24. Electric Force & Field; Gauss' Law

A rod of length $L$ lies along the $y$-axis with its center at the origin. The rod has a nonuniform linear charge density $λ=a|y|$, where a is a constant with the units C/m². Determine the constant a in terms of $L$ and the rod's total charge $Q$.

A thin rod of length L and total charge Q has the nonuniform linear charge distribution $\lambda \left(x\right)={\lambda }_{0}x/L$, where x is measured from the rod's left end. What is ${\lambda }_0$ in terms of Q and L?

FIGURE EX24.2 shows a cross section of two concentric spheres. The inner sphere has a negative charge. The outer sphere has a positive charge larger in magnitude than the charge on the inner sphere.
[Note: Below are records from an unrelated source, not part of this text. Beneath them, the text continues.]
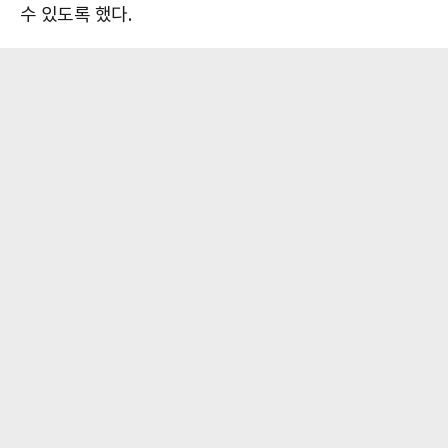
수 있도록 했다.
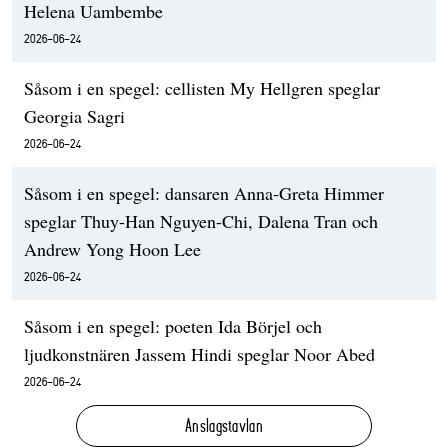
Helena Uambembe
2026-06-24
Såsom i en spegel: cellisten My Hellgren speglar
Georgia Sagri
2026-06-24
Såsom i en spegel: dansaren Anna-Greta Himmer
speglar Thuy-Han Nguyen-Chi, Dalena Tran och
Andrew Yong Hoon Lee
2026-06-24
Såsom i en spegel: poeten Ida Börjel och
ljudkonstnären Jassem Hindi speglar Noor Abed
2026-06-24
Anslagstavlan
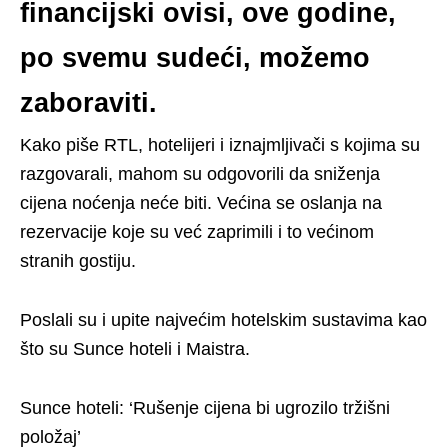
financijski ovisi, ove godine,
po svemu sudeći, možemo
zaboraviti.
Kako piše RTL, hotelijeri i iznajmljivači s kojima su
razgovarali, mahom su odgovorili da sniženja
cijena noćenja neće biti. Većina se oslanja na
rezervacije koje su već zaprimili i to većinom
stranih gostiju.
Poslali su i upite najvećim hotelskim sustavima kao
što su Sunce hoteli i Maistra.
Sunce hoteli: ‘Rušenje cijena bi ugrozilo tržišni
položaj’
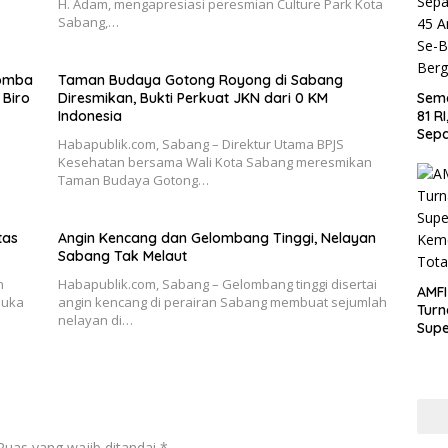
H. Adam, mengapresiasi peresmian Culture Park Kota
Sabang,…
Lomba
Taman Budaya Gotong Royong di Sabang
Biro
Diresmikan, Bukti Perkuat JKN dari 0 KM
Sem
Indonesia
81 R
Sepa
Habapublik.com, Sabang – Direktur Utama BPJS
U-45
Kesehatan bersama Wali Kota Sabang meresmikan
Kec
Taman Budaya Gotong…
Aceh
tas
Angin Kencang dan Gelombang Tinggi, Nelayan
Sabang Tak Melaut
n
Habapublik.com, Sabang – Gelombang tinggi disertai
AMFI
buka
angin kencang di perairan Sabang membuat sejumlah
Turn
nelayan di…
Supe
Kem
Tota
Ruas yang wajib ditandai
*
Draw this figure on your paper, then draw electric field vectors showing the shape of the electric field.

The electric field is constant over each face of the tetrahedron shown in FIGURE EX24.4. Does the box contain positive charge, negative charge, or no charge? Explain.

The three parallel planes of charge shown in FIGURE P24.44 have surface charge densities ─ ½ η , η , and ─ ½ η. Find the electric fields $\overrightarrow{E_A}$ to $\overrightarrow{E_D}$ in regions A to D. The upward direction is the + y-direction.
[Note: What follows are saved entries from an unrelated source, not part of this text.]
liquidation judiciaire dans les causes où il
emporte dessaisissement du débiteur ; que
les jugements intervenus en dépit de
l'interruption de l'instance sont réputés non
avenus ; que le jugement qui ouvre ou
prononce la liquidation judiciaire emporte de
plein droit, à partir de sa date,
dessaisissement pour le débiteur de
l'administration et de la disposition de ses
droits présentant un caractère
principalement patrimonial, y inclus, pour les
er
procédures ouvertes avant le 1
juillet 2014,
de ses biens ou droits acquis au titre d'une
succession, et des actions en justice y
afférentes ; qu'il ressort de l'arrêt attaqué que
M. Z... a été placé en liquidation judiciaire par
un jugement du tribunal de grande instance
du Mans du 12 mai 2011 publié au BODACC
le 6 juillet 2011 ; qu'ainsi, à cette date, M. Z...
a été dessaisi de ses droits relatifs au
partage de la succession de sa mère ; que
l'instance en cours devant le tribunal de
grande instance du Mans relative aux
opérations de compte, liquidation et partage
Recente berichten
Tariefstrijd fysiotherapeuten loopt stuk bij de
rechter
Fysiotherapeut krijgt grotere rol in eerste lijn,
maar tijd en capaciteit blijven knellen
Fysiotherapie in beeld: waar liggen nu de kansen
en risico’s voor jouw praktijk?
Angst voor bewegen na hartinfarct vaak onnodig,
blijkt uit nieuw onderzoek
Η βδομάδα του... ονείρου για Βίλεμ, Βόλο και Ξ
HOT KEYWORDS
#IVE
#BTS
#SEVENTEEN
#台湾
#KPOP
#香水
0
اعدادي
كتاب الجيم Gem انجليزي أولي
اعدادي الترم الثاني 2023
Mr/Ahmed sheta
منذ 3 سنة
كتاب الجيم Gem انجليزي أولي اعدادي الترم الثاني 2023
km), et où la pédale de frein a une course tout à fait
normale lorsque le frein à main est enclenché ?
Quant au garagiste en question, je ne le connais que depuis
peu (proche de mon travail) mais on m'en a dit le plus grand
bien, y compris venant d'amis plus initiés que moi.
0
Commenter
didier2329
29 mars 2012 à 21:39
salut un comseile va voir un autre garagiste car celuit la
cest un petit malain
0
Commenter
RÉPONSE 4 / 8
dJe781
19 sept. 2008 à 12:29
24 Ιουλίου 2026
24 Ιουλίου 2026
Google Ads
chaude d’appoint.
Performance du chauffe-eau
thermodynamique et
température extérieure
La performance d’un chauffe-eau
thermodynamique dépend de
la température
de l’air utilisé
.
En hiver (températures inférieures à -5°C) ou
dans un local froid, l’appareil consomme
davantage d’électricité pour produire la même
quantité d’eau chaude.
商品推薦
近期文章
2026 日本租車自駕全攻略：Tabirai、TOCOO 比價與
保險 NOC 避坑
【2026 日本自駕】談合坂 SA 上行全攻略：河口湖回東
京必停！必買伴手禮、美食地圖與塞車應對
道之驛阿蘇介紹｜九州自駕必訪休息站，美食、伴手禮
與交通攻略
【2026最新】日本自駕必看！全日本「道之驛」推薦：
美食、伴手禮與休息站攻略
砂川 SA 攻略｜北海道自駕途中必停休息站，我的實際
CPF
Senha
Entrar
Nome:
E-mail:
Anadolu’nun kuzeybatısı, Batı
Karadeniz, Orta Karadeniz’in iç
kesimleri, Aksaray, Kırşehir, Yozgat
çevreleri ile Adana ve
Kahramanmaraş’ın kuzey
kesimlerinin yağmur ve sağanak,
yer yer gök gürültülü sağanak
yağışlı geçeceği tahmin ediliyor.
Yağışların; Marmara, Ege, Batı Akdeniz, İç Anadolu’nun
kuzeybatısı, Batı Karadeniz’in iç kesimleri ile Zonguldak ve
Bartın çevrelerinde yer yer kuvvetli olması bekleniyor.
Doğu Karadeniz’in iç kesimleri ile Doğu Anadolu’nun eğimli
Charges $q_1=-4Q$ and $q_2=+2Q$ are located at $\text{𝓍}=-a$ and $\text{𝓍}=+a$, respectively. What is the net electric flux through a sphere of radius $2a$ centered (a) at the origin and (b) at $\text{𝓍}=2a$?

A Geiger counter is used to detect charged particles emitted by radioactive nuclei. It consists of a thin, positively charged central wire of radius Rₐ surrounded by a concentric conducting cylinder of radius Rᵦ with an equal negative charge (Fig. 23–57). The charge per unit length on the inner wire is λ (units C/m). The interior space between wire and cylinder is filled with low-pressure inert gas. Charged particles ionize some of these gas atoms; the resulting free electrons are attracted toward the positive central wire. If the radial electric field is strong enough, the freed electrons gain enough energy to ionize other atoms, causing an “avalanche” of electrons to strike the central wire, generating an electric “signal.” Find the expression for the electric field between the wire and the cylinder, and (b) show that the potential difference between Rₐ and Rᵦ is Vₐ - Vᵦ = ( λ / 2π∊₀ ) ln( Rᵦ/Rₐ) .
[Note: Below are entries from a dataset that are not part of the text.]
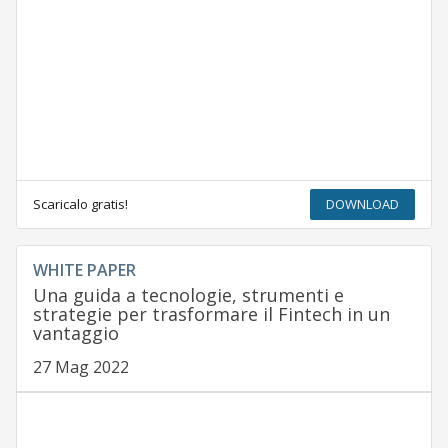
Scaricalo gratis!
DOWNLOAD
WHITE PAPER
Una guida a tecnologie, strumenti e
strategie per trasformare il Fintech in un
vantaggio
27 Mag 2022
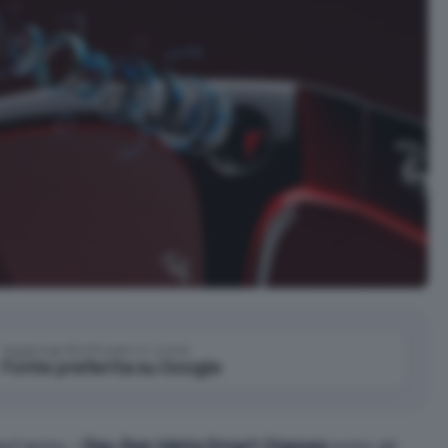
Aggiungi IlSoftware.it come
Fonte preferita su Google
est’anno
, i
Ray-Ban Meta Smart Glasses
sono gli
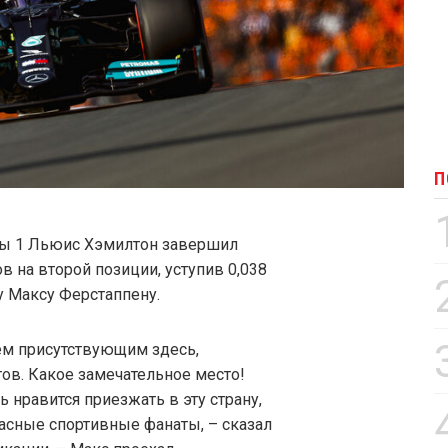
П
ы 1 Льюис Хэмилтон завершил
 на второй позиции, уступив 0,038
 Максу Ферстаппену.
сем присутствующим здесь,
ов. Какое замечательное место!
 нравится приезжать в эту страну,
асные спортивные фанаты, – сказал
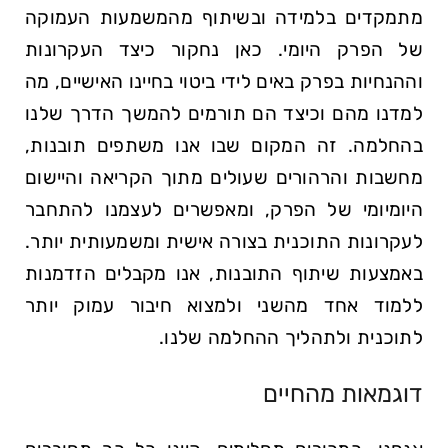
מתמקדים בלמידה ובשיתוף מהמשמעות העמוקה
של הפרק היומי. כאן נחקור כיצד העקרונות
וההנחיות בפרק באים לידי ביטוי בחיינו האישיים, מה
למדנו מהם וכיצד הם תורמים להמשך הדרך שלנו
בהחלמה. זה המקום שבו אנו משתפים תובנות,
מחשבות והרהורים שעולים מתוך הקריאה והיישום
היומיומי של הפרק, ומאפשרים לעצמנו להתחבר
לעקרונות התוכנית בצורה אישית ומשמעותית יותר.
באמצעות שיתוף התובנות, אנו מקבלים הזדמנות
ללמוד אחד מהשני ולמצוא חיבור עמוק יותר
לתוכנית ולתהליך ההחלמה שלנו.
דוגמאות מהחיים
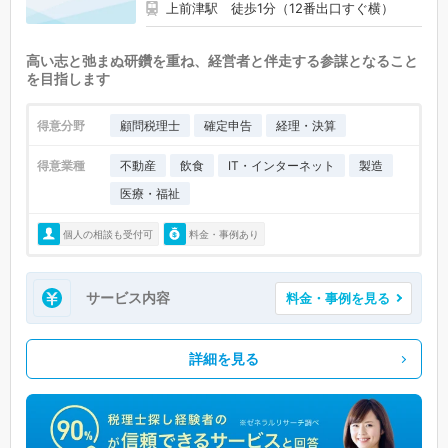
上前津駅 徒歩1分（12番出口すぐ横）
高い志と弛まぬ研鑽を重ね、経営者と伴走する参謀となること
を目指します
得意分野
顧問税理士
確定申告
経理・決算
得意業種
不動産
飲食
IT・インターネット
製造
医療・福祉
個人の相談も受付可
料金・事例あり
サービス内容
料金・事例を見る
詳細を見る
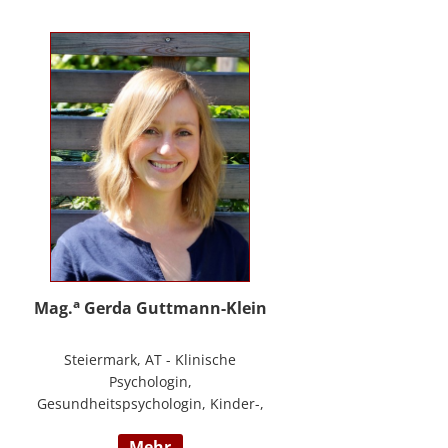
PHTLS; Master of Health Science -
Advanced Nursing Practice -
Pflegeexpertise.
a
Mag.
Gerda Guttmann-Klein
Steiermark, AT - Klinische
Psychologin,
Gesundheitspsychologin, Kinder-,
Jugend- und Familienpsychologin,
mehr
Marte Meo Supervisorin und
An infinite slab of charge is centered in the xy-plane. It has charge density $\rho ={\rho }_0{e}^{-\mid z\mid /z_e}$, where ρ₀ and z₀ are constants. This is a charge density that decreases exponentially as you move away from z = 0 in either the positive or negative direction. Find the electric field strength at distance z from the center of the slab.

A sphere of radius R has total charge Q. The volume charge density (C/m³) within the sphere is p(r) = C/r², where C is a constant to be determined. Use Gauss’s law to find an expression for the electric field strength E inside the sphere, r ≤ R, in terms of Q and R.

An infinite cylinder of radius R has a linear charge density λ. The volume charge density (C/m³) within the cylinder (r ≤ R) is $p\left(r\right)=r{p}_0/R$, where p₀ is a constant to be determined. Use Gauss’s law to find an expression for the electric field strength E inside the cylinder, r ≤ R, in terms of λ and R.